--- START ---
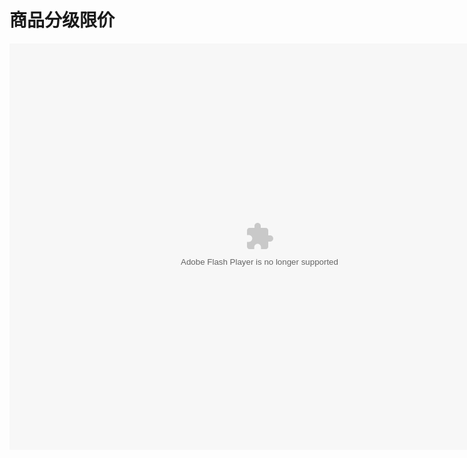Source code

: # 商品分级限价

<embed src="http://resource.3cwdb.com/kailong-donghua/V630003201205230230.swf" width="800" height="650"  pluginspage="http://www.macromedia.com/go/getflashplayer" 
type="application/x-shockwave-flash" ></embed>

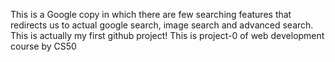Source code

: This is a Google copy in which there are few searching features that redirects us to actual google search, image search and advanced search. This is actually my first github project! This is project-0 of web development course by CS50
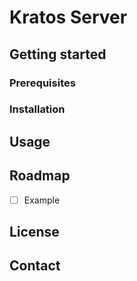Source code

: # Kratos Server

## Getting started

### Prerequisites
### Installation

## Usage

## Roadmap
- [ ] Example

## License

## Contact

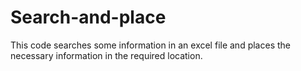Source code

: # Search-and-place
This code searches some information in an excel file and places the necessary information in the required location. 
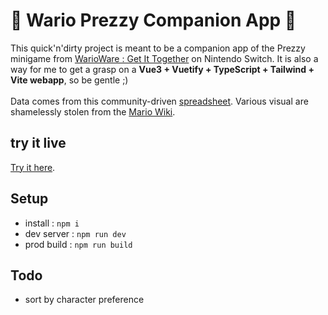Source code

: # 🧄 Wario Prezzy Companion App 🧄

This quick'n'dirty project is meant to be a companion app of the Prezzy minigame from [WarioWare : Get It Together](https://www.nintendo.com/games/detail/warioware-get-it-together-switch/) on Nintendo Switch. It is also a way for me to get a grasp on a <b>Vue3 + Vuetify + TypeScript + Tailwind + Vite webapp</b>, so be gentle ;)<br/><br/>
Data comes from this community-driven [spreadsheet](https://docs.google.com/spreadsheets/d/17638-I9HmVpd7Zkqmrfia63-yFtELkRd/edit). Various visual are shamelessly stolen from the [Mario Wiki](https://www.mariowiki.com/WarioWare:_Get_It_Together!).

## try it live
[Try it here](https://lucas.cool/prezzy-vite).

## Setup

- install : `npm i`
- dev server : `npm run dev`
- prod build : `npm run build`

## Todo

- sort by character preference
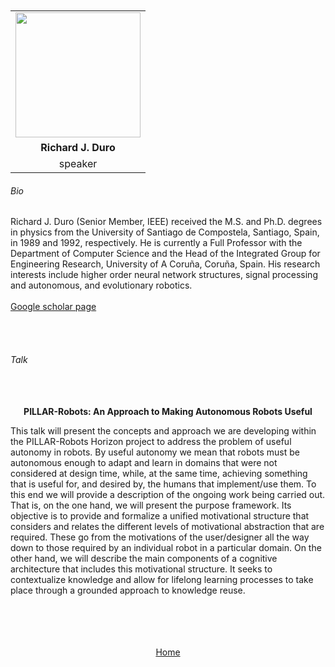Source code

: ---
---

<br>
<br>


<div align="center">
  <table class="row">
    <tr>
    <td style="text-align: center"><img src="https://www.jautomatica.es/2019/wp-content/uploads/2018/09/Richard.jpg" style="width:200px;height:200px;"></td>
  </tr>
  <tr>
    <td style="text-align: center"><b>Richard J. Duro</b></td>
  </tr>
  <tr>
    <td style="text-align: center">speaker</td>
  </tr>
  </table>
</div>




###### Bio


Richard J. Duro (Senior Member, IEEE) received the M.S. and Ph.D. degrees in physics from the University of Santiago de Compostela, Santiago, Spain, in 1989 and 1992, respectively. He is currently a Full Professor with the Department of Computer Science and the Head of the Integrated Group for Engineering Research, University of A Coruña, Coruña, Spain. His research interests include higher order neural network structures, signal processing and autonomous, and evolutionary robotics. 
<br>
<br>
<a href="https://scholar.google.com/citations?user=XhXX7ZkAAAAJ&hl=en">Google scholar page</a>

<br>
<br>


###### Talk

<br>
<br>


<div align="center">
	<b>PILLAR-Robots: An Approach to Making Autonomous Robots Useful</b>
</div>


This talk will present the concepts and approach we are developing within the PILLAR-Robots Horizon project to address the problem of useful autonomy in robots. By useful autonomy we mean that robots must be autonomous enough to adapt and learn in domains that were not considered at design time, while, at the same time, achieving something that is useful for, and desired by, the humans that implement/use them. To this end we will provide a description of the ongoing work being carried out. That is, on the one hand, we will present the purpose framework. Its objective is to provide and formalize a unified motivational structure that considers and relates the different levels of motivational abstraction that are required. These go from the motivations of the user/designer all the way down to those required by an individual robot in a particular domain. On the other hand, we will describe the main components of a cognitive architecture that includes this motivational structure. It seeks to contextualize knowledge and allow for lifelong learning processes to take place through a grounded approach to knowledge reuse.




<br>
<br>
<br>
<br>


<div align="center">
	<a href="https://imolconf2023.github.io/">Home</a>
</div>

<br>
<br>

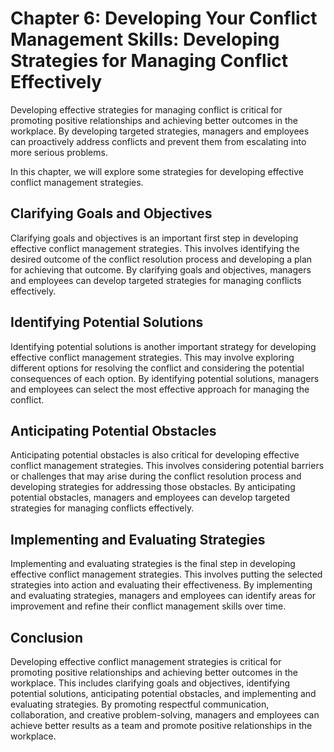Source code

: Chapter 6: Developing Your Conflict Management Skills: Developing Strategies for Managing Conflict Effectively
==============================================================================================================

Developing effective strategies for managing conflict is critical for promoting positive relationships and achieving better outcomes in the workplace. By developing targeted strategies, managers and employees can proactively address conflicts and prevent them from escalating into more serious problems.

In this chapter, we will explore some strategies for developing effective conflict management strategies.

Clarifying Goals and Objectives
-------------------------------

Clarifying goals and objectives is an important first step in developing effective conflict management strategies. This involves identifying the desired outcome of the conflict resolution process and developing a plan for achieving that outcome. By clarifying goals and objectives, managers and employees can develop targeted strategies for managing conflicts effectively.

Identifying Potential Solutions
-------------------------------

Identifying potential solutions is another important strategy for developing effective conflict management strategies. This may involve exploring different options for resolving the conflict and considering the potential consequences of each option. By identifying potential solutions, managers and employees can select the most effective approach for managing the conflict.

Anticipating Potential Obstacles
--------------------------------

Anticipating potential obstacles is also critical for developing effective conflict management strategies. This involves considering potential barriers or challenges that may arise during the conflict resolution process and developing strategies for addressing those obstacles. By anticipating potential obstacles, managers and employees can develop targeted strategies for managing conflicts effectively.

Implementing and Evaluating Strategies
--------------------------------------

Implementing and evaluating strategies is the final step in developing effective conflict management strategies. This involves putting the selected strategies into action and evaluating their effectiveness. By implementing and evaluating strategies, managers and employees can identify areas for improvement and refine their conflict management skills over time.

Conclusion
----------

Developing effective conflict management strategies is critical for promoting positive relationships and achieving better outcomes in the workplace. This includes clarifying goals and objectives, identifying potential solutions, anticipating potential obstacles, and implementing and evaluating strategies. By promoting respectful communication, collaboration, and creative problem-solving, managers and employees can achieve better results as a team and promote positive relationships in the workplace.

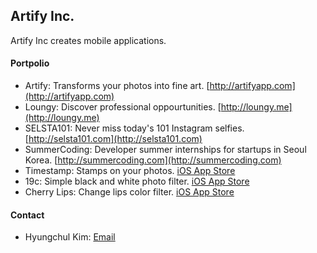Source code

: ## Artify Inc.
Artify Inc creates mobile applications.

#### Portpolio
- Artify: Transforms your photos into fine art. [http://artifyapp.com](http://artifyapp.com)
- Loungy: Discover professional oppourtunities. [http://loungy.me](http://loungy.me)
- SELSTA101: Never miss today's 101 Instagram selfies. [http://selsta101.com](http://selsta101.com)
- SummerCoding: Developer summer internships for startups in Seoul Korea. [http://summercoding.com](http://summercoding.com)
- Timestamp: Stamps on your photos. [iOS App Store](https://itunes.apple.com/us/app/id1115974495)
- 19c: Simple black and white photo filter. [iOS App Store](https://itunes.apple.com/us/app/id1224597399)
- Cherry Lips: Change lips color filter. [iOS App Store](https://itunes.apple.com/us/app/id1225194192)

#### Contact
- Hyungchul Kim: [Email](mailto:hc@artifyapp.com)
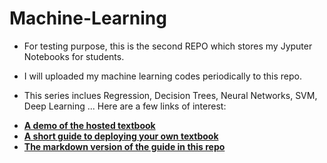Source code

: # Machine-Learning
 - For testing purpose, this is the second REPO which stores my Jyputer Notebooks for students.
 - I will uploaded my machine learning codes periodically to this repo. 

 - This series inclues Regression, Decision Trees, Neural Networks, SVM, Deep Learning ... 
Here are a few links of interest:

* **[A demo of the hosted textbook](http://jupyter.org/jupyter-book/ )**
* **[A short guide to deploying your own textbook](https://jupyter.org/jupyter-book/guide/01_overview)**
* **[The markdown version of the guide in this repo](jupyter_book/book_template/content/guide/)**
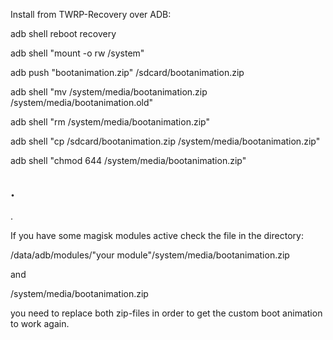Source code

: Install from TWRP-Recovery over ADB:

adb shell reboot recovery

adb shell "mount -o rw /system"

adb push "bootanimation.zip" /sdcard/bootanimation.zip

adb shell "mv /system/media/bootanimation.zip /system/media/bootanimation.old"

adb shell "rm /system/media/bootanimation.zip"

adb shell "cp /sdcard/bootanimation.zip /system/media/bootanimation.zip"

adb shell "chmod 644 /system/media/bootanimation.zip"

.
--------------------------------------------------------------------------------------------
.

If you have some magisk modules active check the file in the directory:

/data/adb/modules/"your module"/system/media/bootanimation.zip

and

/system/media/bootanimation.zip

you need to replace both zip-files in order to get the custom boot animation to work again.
--- END ---
## ASSIGNMENT
State how many lines of the data above contain the string "modules", and give no other words.

## YOUR SOLUTION
2